§ **WORK REQUIRED**
Everything from the "Заказать звонок" line to the final line of the listing should be written out exactly. Skip the pictures.

§ **RECORDS PROVIDED**
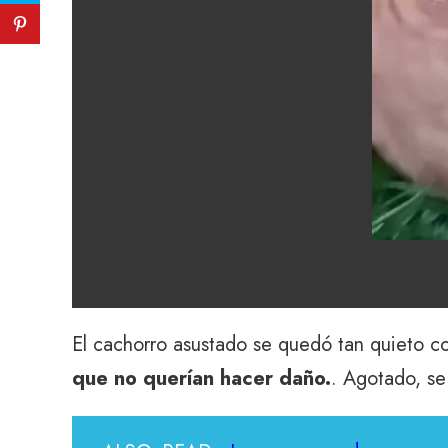
El cachorro asustado se quedó tan quieto co
que no querían hacer daño.
. Agotado, s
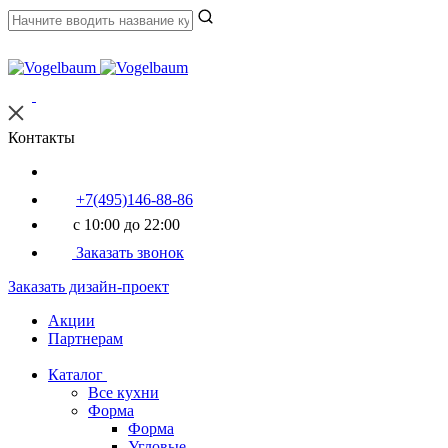
Контакты
+7(495)146-88-86
с 10:00 до 22:00
Заказать звонок
Заказать дизайн-проект
Акции
Партнерам
Каталог
Все кухни
Форма
Форма
Угловые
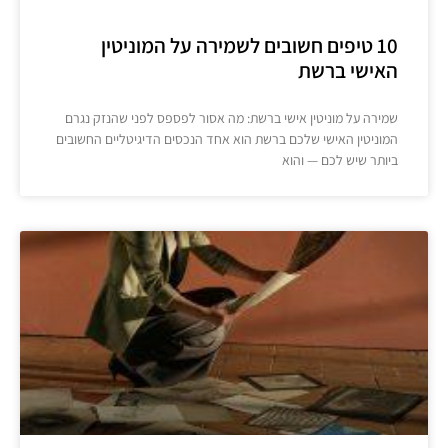
10 טיפים חשובים לשמירה על המוניטין
האישי ברשת
שמירה על מוניטין אישי ברשת: מה אסור לפספס לפני שהנזק נגרם
המוניטין האישי שלכם ברשת הוא אחד הנכסים הדיגיטליים החשובים
ביותר שיש לכם — והוא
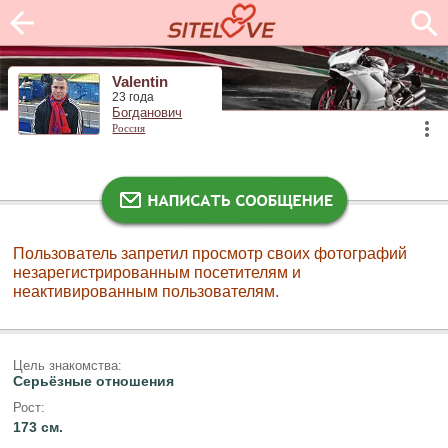
Valentin
23 года
Богданович
Россия
Пользователь запретил просмотр своих фотографий
незарегистрированным посетителям и
неактивированным пользователям.
Цель знакомства:
Серьёзные отношения
Рост:
173 см.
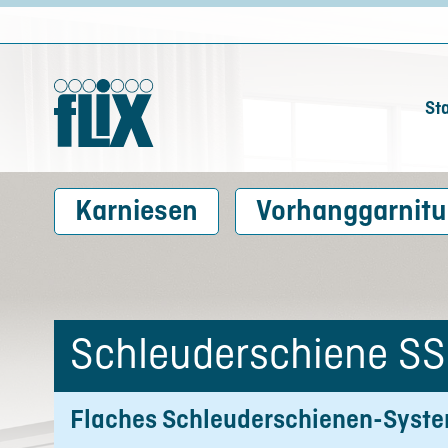
Sta
Karniesen
Vorhanggarnitu
Schleuderschiene SS
Flaches Schleuderschienen-System,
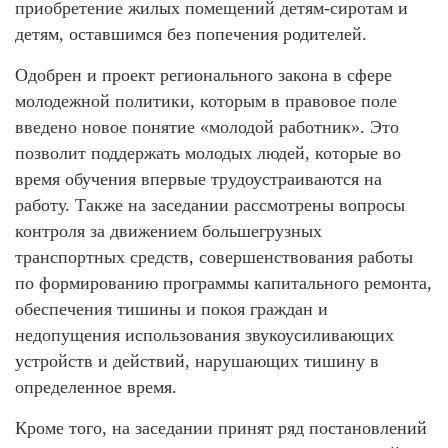
приобретение жилых помещений детям-сиротам и
детям, оставшимся без попечения родителей.
Одобрен и проект регионального закона в сфере
молодежной политики, которым в правовое поле
введено новое понятие «молодой работник». Это
позволит поддержать молодых людей, которые во
время обучения впервые трудоустраиваются на
работу. Также на заседании рассмотрены вопросы
контроля за движением большегрузных
транспортных средств, совершенствования работы
по формированию программы капитального ремонта,
обеспечения тишины и покоя граждан и
недопущения использования звукоусиливающих
устройств и действий, нарушающих тишину в
определенное время.
Кроме того, на заседании принят ряд постановлений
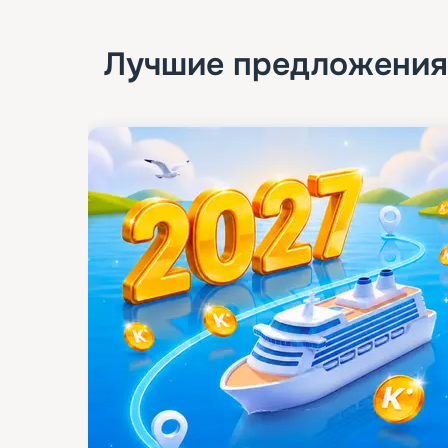
Лучшие предложения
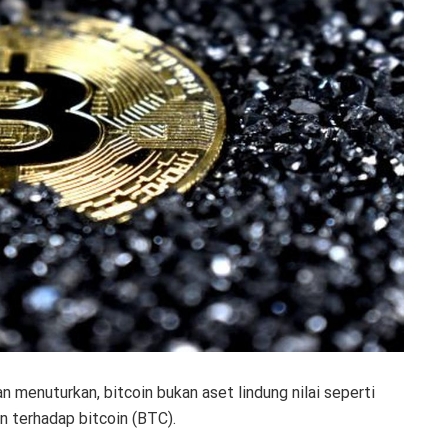
n menuturkan, bitcoin bukan aset lindung nilai seperti
n terhadap bitcoin (BTC).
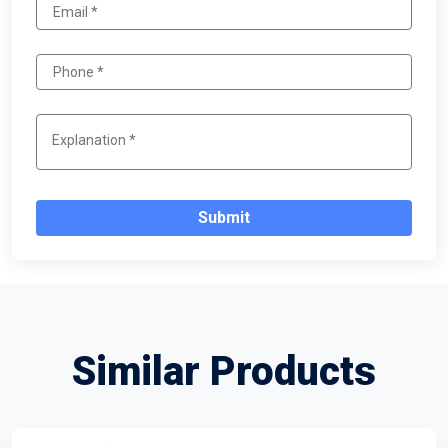
Submit
Similar Products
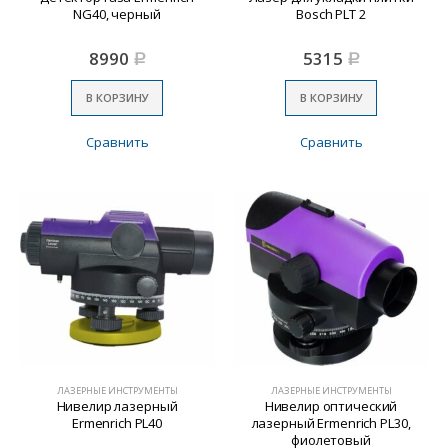
NG40, черный
Bosch PLT 2
8990
5315
Р
Р
В КОРЗИНУ
В КОРЗИНУ
Сравнить
Сравнить
ЛАЗЕРНЫЕ ИНСТРУМЕНТЫ
ЛАЗЕРНЫЕ ИНСТРУМЕНТЫ
Нивелир лазерный
Нивелир оптический
Ermenrich PL40
лазерный Ermenrich PL30,
фиолетовый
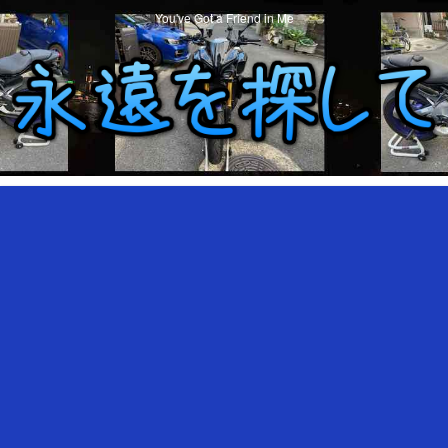
You've Got a Friend in Me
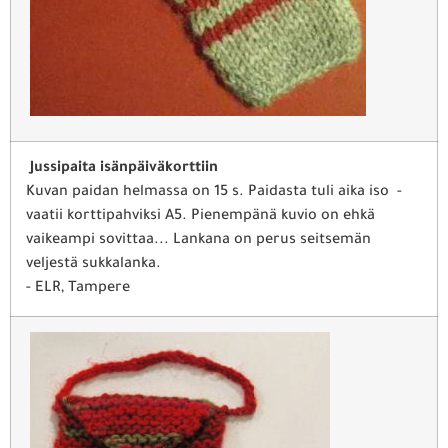
Jussipaita isänpäiväkorttiin
Kuvan paidan helmassa on 15 s. Paidasta tuli aika iso -
vaatii korttipahviksi A5. Pienempänä kuvio on ehkä
vaikeampi sovittaa... Lankana on perus seitsemän
veljestä sukkalanka.
- ELR, Tampere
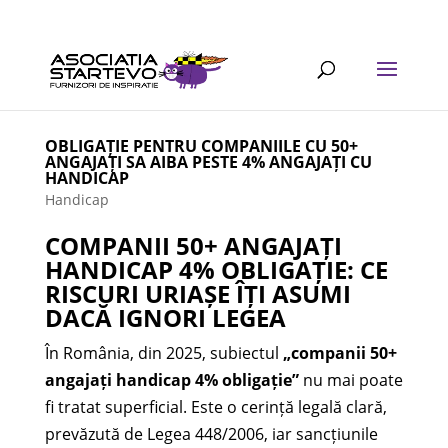
OBLIGAȚIE PENTRU COMPANIILE CU 50+
ANGAJAȚI SA AIBA PESTE 4% ANGAJAȚI CU
HANDICAP
Handicap
COMPANII 50+ ANGAJAȚI
HANDICAP 4% OBLIGAȚIE: CE
RISCURI URIAȘE ÎȚI ASUMI
DACĂ IGNORI LEGEA
În România, din 2025, subiectul
„companii 50+
angajați handicap 4% obligație”
nu mai poate
fi tratat superficial. Este o cerință legală clară,
prevăzută de Legea 448/2006, iar sancțiunile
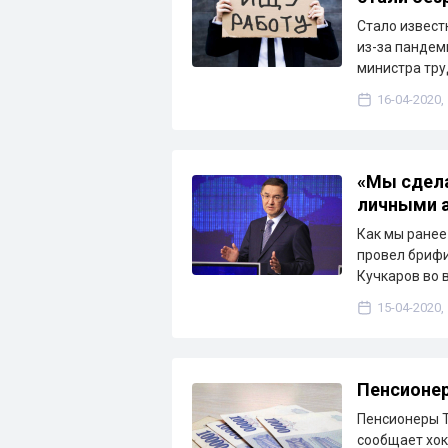
Стало извест
из-за пандем
министра тру
16-04-2020,
«Мы сдела
личными а
Как мы ранее
провел брифи
Кучкаров во 
15-04-2020,
Пенсионер
Пенсионеры Т
сообщает хок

§ **RESPONSE BELOW**
Заказать звонок
Заказать дизайн-проект
Акции
Партнерам
Каталог
Все кухни
Форма
Форма
Угловые
10 טיפים חשובים לשמירה על המוניטין
האישי ברשת
שמירה על מוניטין אישי ברשת: מה אסור לפספס לפני שהנזק נגרם
המוניטין האישי שלכם ברשת הוא אחד הנכסים הדיגיטליים החשובים
ביותר שיש לכם — והוא
Valentin
23 года
Богданович
Россия
Пользователь запретил просмотр своих фотографий
незарегистрированным посетителям и
неактивированным пользователям.
Цель знакомства:
Серьёзные отношения
Рост:
173 см.
Sta
Karniesen
Vorhanggarnitu
Schleuderschiene SS
Flaches Schleuderschienen-System,
приобретение жилых помещений детям-сиротам и
детям, оставшимся без попечения родителей.
Одобрен и проект регионального закона в сфере
молодежной политики, которым в правовое поле
введено новое понятие «молодой работник». Это
позволит поддержать молодых людей, которые во
время обучения впервые трудоустраиваются на
работу. Также на заседании рассмотрены вопросы
контроля за движением большегрузных
транспортных средств, совершенствования работы
по формированию программы капитального ремонта,
обеспечения тишины и покоя граждан и
недопущения использования звукоусиливающих
устройств и действий, нарушающих тишину в
определенное время.
Кроме того, на заседании принят ряд постановлений
Лучшие предложения
n menuturkan, bitcoin bukan aset lindung nilai seperti
n terhadap bitcoin (BTC).
Submit
Similar Products
NG40, черный
Bosch PLT 2
8990
5315
Р
Р
В КОРЗИНУ
В КОРЗИНУ
Сравнить
Сравнить
ЛАЗЕРНЫЕ ИНСТРУМЕНТЫ
ЛАЗЕРНЫЕ ИНСТРУМЕНТЫ
Нивелир лазерный
Нивелир оптический
Ermenrich PL40
лазерный Ermenrich PL30,
фиолетовый
You've Got a Friend in Me
Jussipaita isänpäiväkorttiin
Kuvan paidan helmassa on 15 s. Paidasta tuli aika iso -
vaatii korttipahviksi A5. Pienempänä kuvio on ehkä
vaikeampi sovittaa... Lankana on perus seitsemän
veljestä sukkalanka.
- ELR, Tampere
OBLIGAȚIE PENTRU COMPANIILE CU 50+
ANGAJAȚI SA AIBA PESTE 4% ANGAJAȚI CU
HANDICAP
Handicap
COMPANII 50+ ANGAJAȚI
HANDICAP 4% OBLIGAȚIE: CE
RISCURI URIAȘE ÎȚI ASUMI
DACĂ IGNORI LEGEA
În România, din 2025, subiectul
„companii 50+
angajați handicap 4% obligație”
nu mai poate
fi tratat superficial. Este o cerință legală clară,
prevăzută de Legea 448/2006, iar sancțiunile
Стало извест
из-за пандем
министра тру
16-04-2020,
«Мы сдела
личными а
Как мы ранее
провел брифи
Кучкаров во 
15-04-2020,
Пенсионер
Пенсионеры Т
сообщает хок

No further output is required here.